With less than three weeks to go before the 2011-12 season kicks off, Mediacom has scored a multiyear affiliate deal with NFL Network.
While financial terms were not disclosed, the pact includes carriage of the 24/7 NFL Network, as well as the game day highlights service, NFL RedZone.
Mediacom plans to flip the switch on the NFL Network in its Midwestern and Southern markets before the season begins on Sept. 8. Wherever possible, the cable operator will launch simultaneous standard definition and HD feeds for both channels.
NFL Net and RedZone will be available to Mediacom customers who subscribe to its Digital Plus package. Fans looking to enhance the coverage afforded by the stand-alone net can add a season of RedZone for $49.95.
Mediacom is the country’s eighth-largest cable operator, serving 1.18 million subs in third- and fourth-tier media markets such as Springfield, Mo., and Albany, Ga. When satellite TV providers (DirecTV, DISH Network) and telcos (Verizon, AT&T) are factored in, Mediacom is ranked 12th among all U.S. distributors.

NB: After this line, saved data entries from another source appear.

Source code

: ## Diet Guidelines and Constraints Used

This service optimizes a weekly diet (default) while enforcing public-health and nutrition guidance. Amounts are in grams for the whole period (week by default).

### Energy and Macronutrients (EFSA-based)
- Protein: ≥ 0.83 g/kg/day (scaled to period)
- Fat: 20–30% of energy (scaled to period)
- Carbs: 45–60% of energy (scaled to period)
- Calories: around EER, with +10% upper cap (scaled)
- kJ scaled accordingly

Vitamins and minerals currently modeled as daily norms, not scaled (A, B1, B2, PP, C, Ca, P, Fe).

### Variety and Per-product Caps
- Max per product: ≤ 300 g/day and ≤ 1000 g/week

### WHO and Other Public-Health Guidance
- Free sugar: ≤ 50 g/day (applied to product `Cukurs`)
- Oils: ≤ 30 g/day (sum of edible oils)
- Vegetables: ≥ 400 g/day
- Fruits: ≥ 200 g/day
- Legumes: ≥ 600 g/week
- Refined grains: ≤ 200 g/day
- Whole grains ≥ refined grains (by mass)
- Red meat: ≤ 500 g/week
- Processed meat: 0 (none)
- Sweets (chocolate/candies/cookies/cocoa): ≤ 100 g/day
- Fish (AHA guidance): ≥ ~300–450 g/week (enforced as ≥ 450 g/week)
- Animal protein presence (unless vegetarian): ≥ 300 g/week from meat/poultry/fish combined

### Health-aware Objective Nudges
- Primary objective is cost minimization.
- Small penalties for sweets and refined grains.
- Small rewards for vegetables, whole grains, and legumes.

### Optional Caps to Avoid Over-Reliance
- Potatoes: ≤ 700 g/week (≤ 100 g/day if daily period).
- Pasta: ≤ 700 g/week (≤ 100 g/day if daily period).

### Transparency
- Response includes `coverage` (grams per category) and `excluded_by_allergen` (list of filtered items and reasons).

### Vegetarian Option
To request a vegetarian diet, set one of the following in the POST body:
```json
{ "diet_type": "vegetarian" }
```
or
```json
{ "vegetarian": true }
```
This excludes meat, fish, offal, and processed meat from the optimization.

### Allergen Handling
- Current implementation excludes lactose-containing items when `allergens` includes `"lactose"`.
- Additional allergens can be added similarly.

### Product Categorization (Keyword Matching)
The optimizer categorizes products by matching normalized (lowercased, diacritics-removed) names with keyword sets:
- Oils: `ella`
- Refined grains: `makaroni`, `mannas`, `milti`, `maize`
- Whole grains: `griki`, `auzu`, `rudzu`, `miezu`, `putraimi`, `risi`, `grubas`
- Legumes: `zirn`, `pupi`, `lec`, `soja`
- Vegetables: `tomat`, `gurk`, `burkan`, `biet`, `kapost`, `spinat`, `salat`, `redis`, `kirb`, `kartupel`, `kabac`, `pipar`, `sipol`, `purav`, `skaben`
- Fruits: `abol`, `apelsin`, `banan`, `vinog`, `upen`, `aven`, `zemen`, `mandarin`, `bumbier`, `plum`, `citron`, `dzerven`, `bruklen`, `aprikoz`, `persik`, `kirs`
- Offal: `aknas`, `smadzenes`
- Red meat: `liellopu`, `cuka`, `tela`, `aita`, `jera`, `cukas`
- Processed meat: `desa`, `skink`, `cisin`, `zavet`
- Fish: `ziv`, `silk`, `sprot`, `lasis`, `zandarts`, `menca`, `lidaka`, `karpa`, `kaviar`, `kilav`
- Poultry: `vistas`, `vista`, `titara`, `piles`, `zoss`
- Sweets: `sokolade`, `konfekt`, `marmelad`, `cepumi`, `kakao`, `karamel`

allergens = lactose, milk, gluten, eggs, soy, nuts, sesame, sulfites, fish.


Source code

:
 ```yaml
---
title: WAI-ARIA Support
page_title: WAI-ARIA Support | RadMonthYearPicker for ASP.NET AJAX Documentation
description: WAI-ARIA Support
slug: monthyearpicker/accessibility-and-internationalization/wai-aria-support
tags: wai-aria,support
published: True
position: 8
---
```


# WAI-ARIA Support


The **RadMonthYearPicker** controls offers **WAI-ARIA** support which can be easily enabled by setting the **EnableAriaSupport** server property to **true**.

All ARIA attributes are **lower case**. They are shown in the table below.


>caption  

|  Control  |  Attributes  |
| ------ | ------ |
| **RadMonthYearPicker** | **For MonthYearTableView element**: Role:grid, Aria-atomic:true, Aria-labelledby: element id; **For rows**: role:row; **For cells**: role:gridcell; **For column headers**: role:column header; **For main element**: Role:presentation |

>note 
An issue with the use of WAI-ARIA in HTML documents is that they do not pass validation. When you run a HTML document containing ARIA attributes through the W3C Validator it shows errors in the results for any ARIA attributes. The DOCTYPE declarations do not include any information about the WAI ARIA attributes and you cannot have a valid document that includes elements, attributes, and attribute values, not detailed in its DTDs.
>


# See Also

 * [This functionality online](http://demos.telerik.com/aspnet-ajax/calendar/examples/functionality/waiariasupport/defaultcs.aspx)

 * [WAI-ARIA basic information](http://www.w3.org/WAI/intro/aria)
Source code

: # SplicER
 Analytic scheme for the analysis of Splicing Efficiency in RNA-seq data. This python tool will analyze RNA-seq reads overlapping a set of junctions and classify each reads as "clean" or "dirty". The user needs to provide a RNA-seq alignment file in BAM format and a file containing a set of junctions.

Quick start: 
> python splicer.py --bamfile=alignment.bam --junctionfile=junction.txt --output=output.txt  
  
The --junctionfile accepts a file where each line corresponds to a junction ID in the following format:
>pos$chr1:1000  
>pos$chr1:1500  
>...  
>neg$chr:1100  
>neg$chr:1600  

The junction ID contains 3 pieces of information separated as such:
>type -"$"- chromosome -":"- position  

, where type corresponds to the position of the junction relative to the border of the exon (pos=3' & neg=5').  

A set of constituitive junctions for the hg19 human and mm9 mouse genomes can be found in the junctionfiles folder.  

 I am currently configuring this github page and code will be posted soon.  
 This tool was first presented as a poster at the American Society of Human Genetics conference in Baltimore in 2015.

The deal comes on the heels of a similar pact between NFL Net and top-five cable operator Charter Communications. Earlier this month, NFL commissioner Roger Goodell said the channel was in ongoing carriage talks with Time Warner Cable.
“You’ll be happy to know we are in negotiations today with Time Warner. We’re trying to get that done,” Goodell told fans gathered at the Carolina Panthers training camp in Spartanburg, S.C. “We believe it’s good for fans, we think it’s good for Time Warner, and we believe the market’s been set.”
Time Warner Cable declined comment. The operator carried NFL Network for a brief period (45 days), and only on the legacy Adelphia systems it picked up in a 2006 swap with Comcast.
Sources close to the league said the two sides aren’t any closer to coming to an agreement than they were a few months ago. Nor has No. 5 cable operator Cablevision warmed up to NFL Net.
The standard beefs about tiering and sub fees are at heart of the carriage stalemates. Five years ago, NFL Network leased its signal at a rate of 60 cents per subscriber per month; today, the carriage fee hovers at around 75 cents—the fifth-highest rate on the dial.
By comparison, MLB Network charges a carriage fee of 25 cents per month. That relatively low rate has helped MLB Net find its way into 57 million homes in just two-and-a-half years. The more established NFL Network is now available to some 62 million subs.
NFL Network carries a package of eight Thursday night games in the latter half of the regular season. A new lineup of September and October contests is expected to go up for bid next month; among the most ardent suitors are Turner Broadcasting, FX, and Comcast/NBC’s Versus.
NFL Network in 2010 took in $90.4 million in net ad sales revenue, according to SNL Kagan data, up 38 percent from the prior year’s haul ($65.5 million). Affiliate revenue added up to approximately $558 million a year ago.